# Work to be completed
For the word "site", count the lines of the data that include it and give only the total.

# Dataset items
[Start of Attachment]
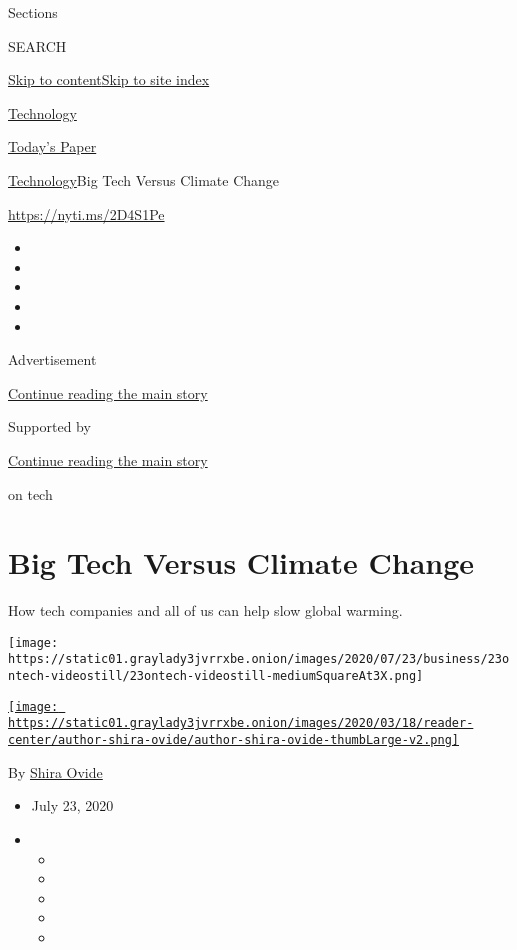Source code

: Sections

SEARCH

\protect\hyperlink{site-content}{Skip to
content}\protect\hyperlink{site-index}{Skip to site index}

\href{https://www.nytimes3xbfgragh.onion/section/technology}{Technology}

\href{https://myaccount.nytimes3xbfgragh.onion/auth/login?response_type=cookie\&client_id=vi}{}

\href{https://www.nytimes3xbfgragh.onion/section/todayspaper}{Today's
Paper}

\href{/section/technology}{Technology}\textbar{}Big Tech Versus Climate
Change

\url{https://nyti.ms/2D4S1Pe}

\begin{itemize}
\item
\item
\item
\item
\item
\end{itemize}

Advertisement

\protect\hyperlink{after-top}{Continue reading the main story}

Supported by

\protect\hyperlink{after-sponsor}{Continue reading the main story}

on tech

\hypertarget{big-tech-versus-climate-change}{%
\section{Big Tech Versus Climate
Change}\label{big-tech-versus-climate-change}}

How tech companies and all of us can help slow global warming.

\texttt{[image: https://static01.graylady3jvrrxbe.onion/images/2020/07/23/business/23ontech-videostill/23ontech-videostill-mediumSquareAt3X.png]}

\href{https://www.nytimes3xbfgragh.onion/by/shira-ovide}{\texttt{[image: https://static01.graylady3jvrrxbe.onion/images/2020/03/18/reader-center/author-shira-ovide/author-shira-ovide-thumbLarge-v2.png]}}

By \href{https://www.nytimes3xbfgragh.onion/by/shira-ovide}{Shira Ovide}

\begin{itemize}
\item
  July 23, 2020
\item
  \begin{itemize}
  \item
  \item
  \item
  \item
  \item
  \end{itemize}
\end{itemize}

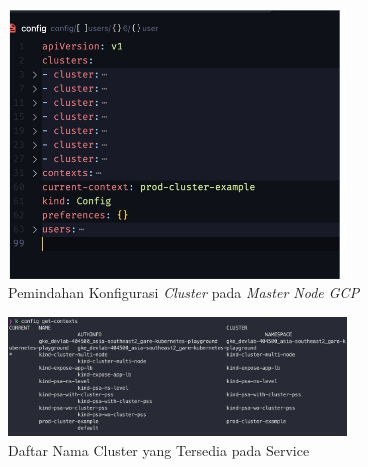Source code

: \begin{figure}[ht]
  \centering
  \includegraphics[width=0.8\textwidth]{resources/chapter-4/pengujian/kube-gcp-08.jpg}
  \caption{Pemindahan Konfigurasi \textit{Cluster} pada \textit{Master Node GCP}}
  \label{fig:proses-pemindahan-konfigurasi-master-gcp}
\end{figure}

\begin{figure}[ht]
  \centering
  \includegraphics[width=0.8\textwidth]{resources/chapter-4/pengujian/p00.jpg}
  \caption{Daftar Nama Cluster yang Tersedia pada Service}
  \label{fig:list-cluster-tersedia}
\end{figure}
[End of Attachment]
# Result of the exercise
2